Sebelumnya layanan cashless telah diterapkan di lintasan Ujung-Kamal, Surabaya, Jawa Timur pada awal tahun 2021.

Beberapa pelabuhan peyeberangan di Batam yang kini melayani cashless adalah Pelabuhan Telaga Punggur dan Tanjung Uban.

"Pengguna jasa semakin dimudahkan dalam pembelian tiket ferry dengan hadirnya layanan pembayaran cashless ini. Tahun ini, mulai dari lintasan Ujung-Kamal, Surabaya, dilanjutkan penjualan tiket lintasan Patimban-Panjang-Pontianak melalui Hotline WA, dan go live di Penajam, Balikpapan pada awal Mei, dan sejak (2/6) juga telah dimulai di Telaga Punggur - Tanjung Uban, Batam," Corporate Secretary PT ASDP Indonesia Ferry (Persero) Shelvy Arifin di Jakarta, Jumat (4/62021).

Menurutnya, metode pembayaran yang dimodernisasi dengan non-tunai menggunakan kartu uang elektronik yang dilakukan secara bertahap ini sejalan dengan beleid Kementerian Perhubungan PM No. 19 tentang Penyelenggaraan Tiket Angkutan Penyeberangan Secara Elektronik, yang akan diterapkan di seluruh lintasan dan pelabuhan yang dikelola oleh ASDP.

"Sejak tahun lalu kami fokus dan konsisten dalam digitalisasi bisnis sebagai wujud komitmen kami merubah wajah penyeberangan menjadi lebih modern.
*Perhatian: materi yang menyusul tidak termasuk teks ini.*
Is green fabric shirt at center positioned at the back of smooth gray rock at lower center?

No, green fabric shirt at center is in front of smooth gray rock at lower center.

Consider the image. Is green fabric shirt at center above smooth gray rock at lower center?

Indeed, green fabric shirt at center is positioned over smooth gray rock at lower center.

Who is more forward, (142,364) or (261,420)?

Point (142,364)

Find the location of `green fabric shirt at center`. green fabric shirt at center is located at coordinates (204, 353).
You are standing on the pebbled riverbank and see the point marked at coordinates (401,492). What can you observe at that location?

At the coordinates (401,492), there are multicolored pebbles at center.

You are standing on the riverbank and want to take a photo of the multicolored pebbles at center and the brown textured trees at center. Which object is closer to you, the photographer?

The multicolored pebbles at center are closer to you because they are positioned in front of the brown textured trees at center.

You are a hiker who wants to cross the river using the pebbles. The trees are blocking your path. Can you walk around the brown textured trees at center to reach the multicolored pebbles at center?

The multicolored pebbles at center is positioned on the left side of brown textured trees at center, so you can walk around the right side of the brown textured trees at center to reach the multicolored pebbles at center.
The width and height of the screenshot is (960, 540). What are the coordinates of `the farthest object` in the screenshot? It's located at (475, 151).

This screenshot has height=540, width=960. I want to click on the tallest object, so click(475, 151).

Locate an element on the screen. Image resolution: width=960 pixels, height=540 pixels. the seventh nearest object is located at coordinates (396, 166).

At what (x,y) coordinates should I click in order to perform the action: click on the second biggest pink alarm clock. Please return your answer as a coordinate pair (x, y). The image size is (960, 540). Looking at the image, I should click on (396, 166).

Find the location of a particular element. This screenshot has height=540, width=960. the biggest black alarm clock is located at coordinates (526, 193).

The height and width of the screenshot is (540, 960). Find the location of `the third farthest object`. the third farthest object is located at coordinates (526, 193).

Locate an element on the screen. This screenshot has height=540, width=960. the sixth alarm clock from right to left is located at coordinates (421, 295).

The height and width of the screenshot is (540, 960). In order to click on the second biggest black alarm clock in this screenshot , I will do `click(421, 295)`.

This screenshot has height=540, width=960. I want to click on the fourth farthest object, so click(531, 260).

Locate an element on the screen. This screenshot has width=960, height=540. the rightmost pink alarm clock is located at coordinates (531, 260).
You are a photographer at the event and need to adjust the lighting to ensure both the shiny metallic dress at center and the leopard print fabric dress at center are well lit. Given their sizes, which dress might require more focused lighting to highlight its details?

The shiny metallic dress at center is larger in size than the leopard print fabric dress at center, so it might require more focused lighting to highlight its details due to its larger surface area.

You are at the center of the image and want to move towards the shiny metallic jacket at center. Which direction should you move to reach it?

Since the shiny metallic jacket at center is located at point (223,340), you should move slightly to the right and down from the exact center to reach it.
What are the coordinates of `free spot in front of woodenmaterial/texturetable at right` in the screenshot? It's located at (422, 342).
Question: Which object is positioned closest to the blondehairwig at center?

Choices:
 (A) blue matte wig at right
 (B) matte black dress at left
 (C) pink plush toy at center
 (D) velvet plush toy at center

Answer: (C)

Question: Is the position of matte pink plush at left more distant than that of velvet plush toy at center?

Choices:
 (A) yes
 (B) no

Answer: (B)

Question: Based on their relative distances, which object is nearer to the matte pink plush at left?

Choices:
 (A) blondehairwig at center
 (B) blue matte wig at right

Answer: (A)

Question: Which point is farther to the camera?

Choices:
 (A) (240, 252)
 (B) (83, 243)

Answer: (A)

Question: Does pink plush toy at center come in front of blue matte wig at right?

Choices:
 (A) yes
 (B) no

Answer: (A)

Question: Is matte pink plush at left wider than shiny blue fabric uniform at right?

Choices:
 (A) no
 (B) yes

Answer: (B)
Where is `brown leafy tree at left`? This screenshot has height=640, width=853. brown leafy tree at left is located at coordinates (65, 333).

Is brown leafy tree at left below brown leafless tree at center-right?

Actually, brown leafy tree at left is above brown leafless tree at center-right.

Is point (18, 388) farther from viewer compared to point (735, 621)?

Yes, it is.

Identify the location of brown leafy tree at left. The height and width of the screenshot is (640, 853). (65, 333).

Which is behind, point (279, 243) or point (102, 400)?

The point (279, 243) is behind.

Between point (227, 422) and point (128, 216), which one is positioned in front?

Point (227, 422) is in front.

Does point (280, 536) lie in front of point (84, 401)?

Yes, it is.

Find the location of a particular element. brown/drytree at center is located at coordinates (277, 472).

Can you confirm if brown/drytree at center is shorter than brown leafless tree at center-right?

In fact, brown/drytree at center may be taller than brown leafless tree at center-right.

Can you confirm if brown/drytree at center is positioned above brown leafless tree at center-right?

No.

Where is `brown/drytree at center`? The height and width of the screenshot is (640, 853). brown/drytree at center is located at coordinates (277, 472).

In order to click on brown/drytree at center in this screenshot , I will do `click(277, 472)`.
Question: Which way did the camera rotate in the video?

Metode pembayaran secara cashless ini juga mendukung upaya Pemerintah di era pandemi Covid-19 ini untuk mengurangi transaksi pembayaran secara fisik melalu petugas loket di pelabuhan," kata Shelvy.

Pembayaran dengan non tunai atau menggunakan kartu uang elektronik menjadi salah satu opsi yang dibuka dalam program digitalisasi selain pembayaran tunai. Tidak ada biaya tambahan yang dikenakan kepada pengguna jasa. Hanya saja, untuk biaya pembelian dan pengisian ulang kartu elektronik mengikuti ketentuan bank penerbit dari masing-masing kartu elektronik tersebut.

Antusiasme pengguna jasa yang membeli tiket ferry dengan metode pembayaran cashless terus meningkat.

"Kami lihat masyarakat semakin teredukasi, membeli tiket ferry dan melakukan pembayaran dengan kartu elektronik yang prosesnya simpel, mudah dan cepat," tutur Shelvy.